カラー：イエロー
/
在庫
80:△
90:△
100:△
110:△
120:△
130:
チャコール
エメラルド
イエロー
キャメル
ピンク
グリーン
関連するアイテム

----------------

_REQUIREMENT:_ Can you convert the lines in the items above into a numbered list, one line per entry, leaving out any blank lines?

_OUTPUT BELOW:_
1. カラー：イエロー
2. /
3. 在庫
4. 80:△
5. 90:△
6. 100:△
7. 110:△
8. 120:△
9. 130:
10. チャコール
11. エメラルド
12. イエロー
13. キャメル
14. ピンク
15. グリーン
16. 関連するアイテム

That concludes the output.